Mr Bernard had allowed the Company to engage in the Scheme in good faith, believing that it would promote the success of the Company.
If successful, the Scheme would have meant that sums that were previously paid to employees as commission would be paid into a trust (the “Trust”). The payments into the Trust, which could then be advances to the employees/beneficiaries by way of a loan, would not attract PAYE or NIC. Following the Supreme Court’s decision in RFC 2010 PLC (in liquidation)  UKSC45, Mr Bernard accepted that the sums paid into the Trust under the terms of the Scheme were earnings or emoluments that were subject to PAYE and NIC. Mr Bernard argued that he genuinely did not understand this to be the case when the payments were made, having taken advice.
Notwithstanding that the Scheme had “artificial elements” and that its purpose was to avoid liability for PAYE and NIC, Mr Bernard was found to have acted honestly.

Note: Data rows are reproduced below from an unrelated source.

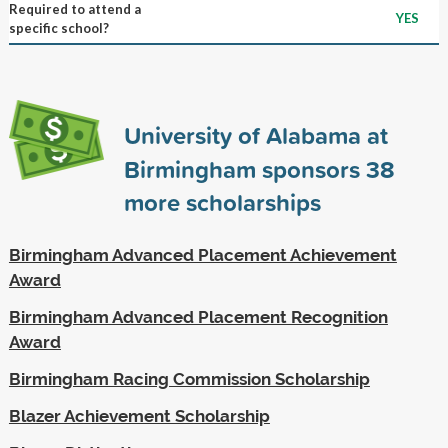
Required to attend a
YES
specific school?
University of Alabama at
Birmingham sponsors
38
more scholarships
Birmingham Advanced Placement Achievement
Award
Birmingham Advanced Placement Recognition
Award
Birmingham Racing Commission Scholarship
Blazer Achievement Scholarship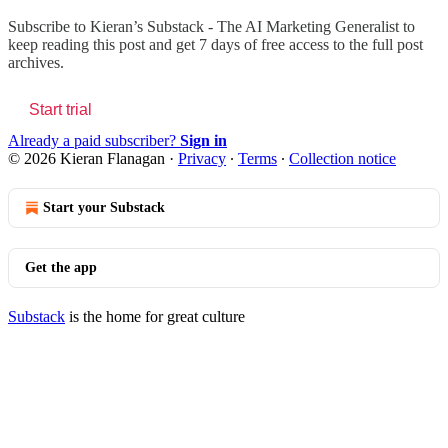
Subscribe to
Kieran’s Substack - The AI Marketing Generalist
to
keep reading this post and get 7 days of free access to the full post
archives.
Start trial
Already a paid subscriber?
Sign in
© 2026 Kieran Flanagan
·
Privacy
∙
Terms
∙
Collection notice
Start your Substack
Get the app
Substack
is the home for great culture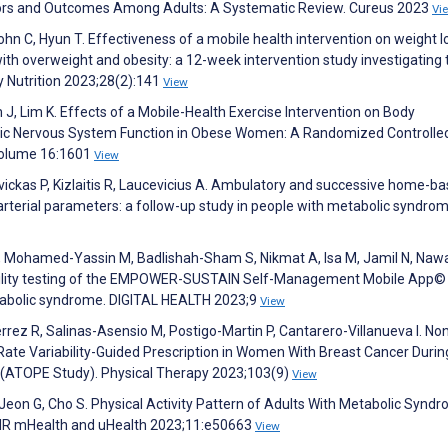
ctors and Outcomes Among Adults: A Systematic Review. Cureus 2023
Vi
ohn C, Hyun T. Effectiveness of a mobile health intervention on weight 
h overweight and obesity: a 12-week intervention study investigating t
 Nutrition 2023;28(2):141
View
m J, Lim K. Effects of a Mobile-Health Exercise Intervention on Body
ic Nervous System Function in Obese Women: A Randomized Controlled 
;Volume 16:1601
View
avickas P, Kizlaitis R, Laucevicius A. Ambulatory and successive home-b
arterial parameters: a follow-up study in people with metabolic syndrom
, Mohamed-Yassin M, Badlishah-Sham S, Nikmat A, Isa M, Jamil N, Naw
sability testing of the EMPOWER-SUSTAIN Self-Management Mobile App
etabolic syndrome. DIGITAL HEALTH 2023;9
View
ez R, Salinas-Asensio M, Postigo-Martin P, Cantarero-Villanueva I. Non
Rate Variability-Guided Prescription in Women With Breast Cancer Durin
ts (ATOPE Study). Physical Therapy 2023;103(9)
View
J, Jeon G, Cho S. Physical Activity Pattern of Adults With Metabolic Synd
JMIR mHealth and uHealth 2023;11:e50663
View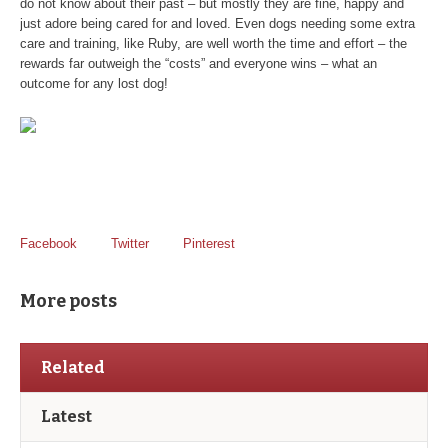
do not know about their past – but mostly they are fine, happy and
just adore being cared for and loved. Even dogs needing some extra
care and training, like Ruby, are well worth the time and effort – the
rewards far outweigh the “costs” and everyone wins – what an
outcome for any lost dog!
Facebook
Twitter
Pinterest
More posts
Related
Latest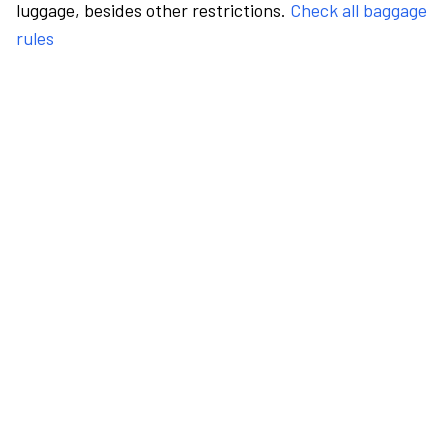
luggage, besides other restrictions.
Check all baggage
rules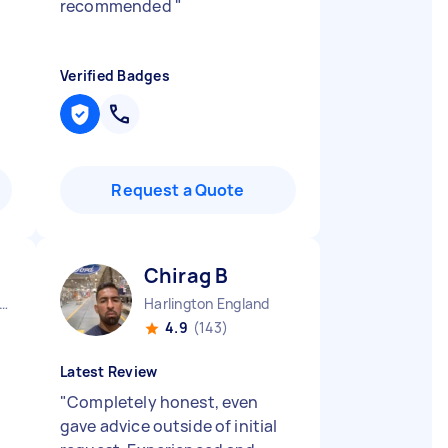
recommended
"
Verified Badges
Request a Quote
Chirag B
fordshire Luton Borough England
Harlington England
4.9
(143)
Latest Review
"
Completely honest, even
gave advice outside of initial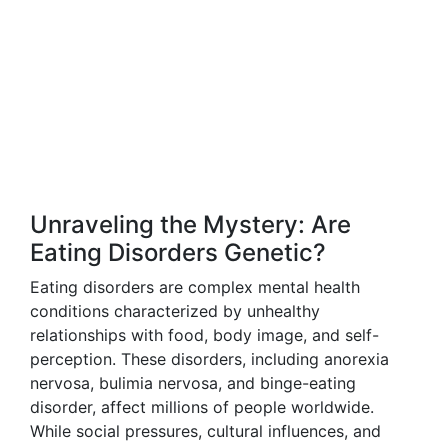
Unraveling the Mystery: Are
Eating Disorders Genetic?
Eating disorders are complex mental health
conditions characterized by unhealthy
relationships with food, body image, and self-
perception. These disorders, including anorexia
nervosa, bulimia nervosa, and binge-eating
disorder, affect millions of people worldwide.
While social pressures, cultural influences, and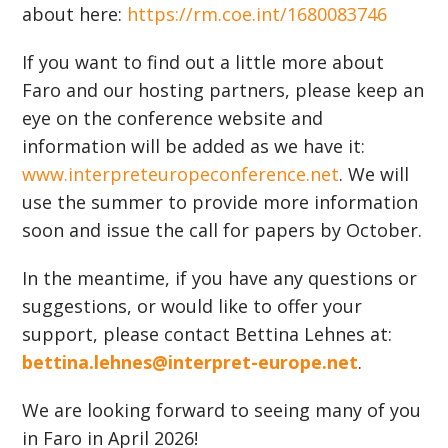
about here:
https://rm.coe.int/1680083746
If you want to find out a little more about
Faro and our hosting partners, please keep an
eye on the conference website and
information will be added as we have it:
www.interpreteuropeconference.net
. We will
use the summer to provide more information
soon and issue the call for papers by October.
In the meantime, if you have any questions or
suggestions, or would like to offer your
support, please contact Bettina Lehnes at:
bettina.lehnes@interpret-europe.net
.
We are looking forward to seeing many of you
in Faro in April 2026!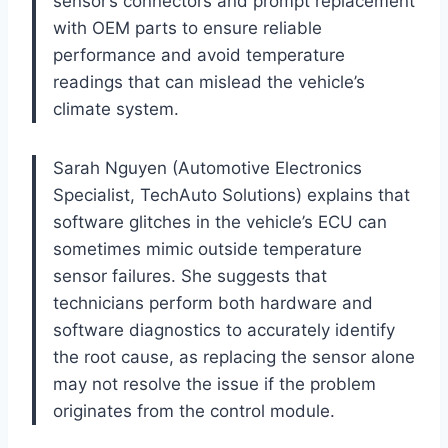
sensor’s connectors and prompt replacement
with OEM parts to ensure reliable
performance and avoid temperature
readings that can mislead the vehicle’s
climate system.
Sarah Nguyen (Automotive Electronics
Specialist, TechAuto Solutions) explains that
software glitches in the vehicle’s ECU can
sometimes mimic outside temperature
sensor failures. She suggests that
technicians perform both hardware and
software diagnostics to accurately identify
the root cause, as replacing the sensor alone
may not resolve the issue if the problem
originates from the control module.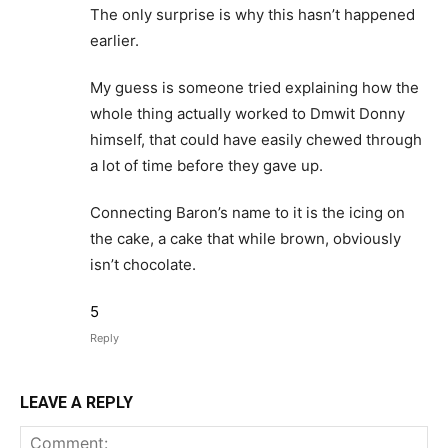
The only surprise is why this hasn’t happened
earlier.
My guess is someone tried explaining how the
whole thing actually worked to Dmwit Donny
himself, that could have easily chewed through
a lot of time before they gave up.
Connecting Baron’s name to it is the icing on
the cake, a cake that while brown, obviously
isn’t chocolate.
5
Reply
LEAVE A REPLY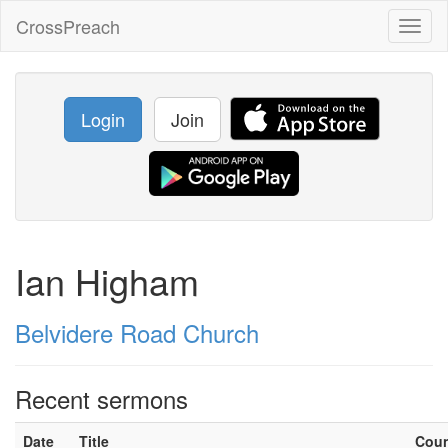
CrossPreach
Toggl
naviga
Login
Join
Ian Higham
Belvidere Road Church
Recent sermons
Date
Title
Cou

Details of the Scheme and Trust were provided to HMRC and, even after HMRC made determinations in 2008, Mr Bernard continued to receive advice that the Scheme was effective. This was supported by decisions of the Special Commissioners’ and First Tier Tribunal. Whilst the advice relied on by Mr Bernard was, it transpired, wrong, he had acted in good faith from the time that the Scheme was created and throughout the time that payments were made into the Trust. The absence of dishonesty meant that the alternative claim for fraudulent trading could not succeed.
Given the Government’s implementation of recommended changes to loan charges, published on 20 January 2020, liquidators may find themselves under pressure to litigate claims arising from the existence of employee benefit trusts. It is therefore essential to consider the factual matrix of each individual case, including whether the directors were, in fact, acting in breach of duty before running a claim against directors or beneficiaries in connection with an employee benefit trust.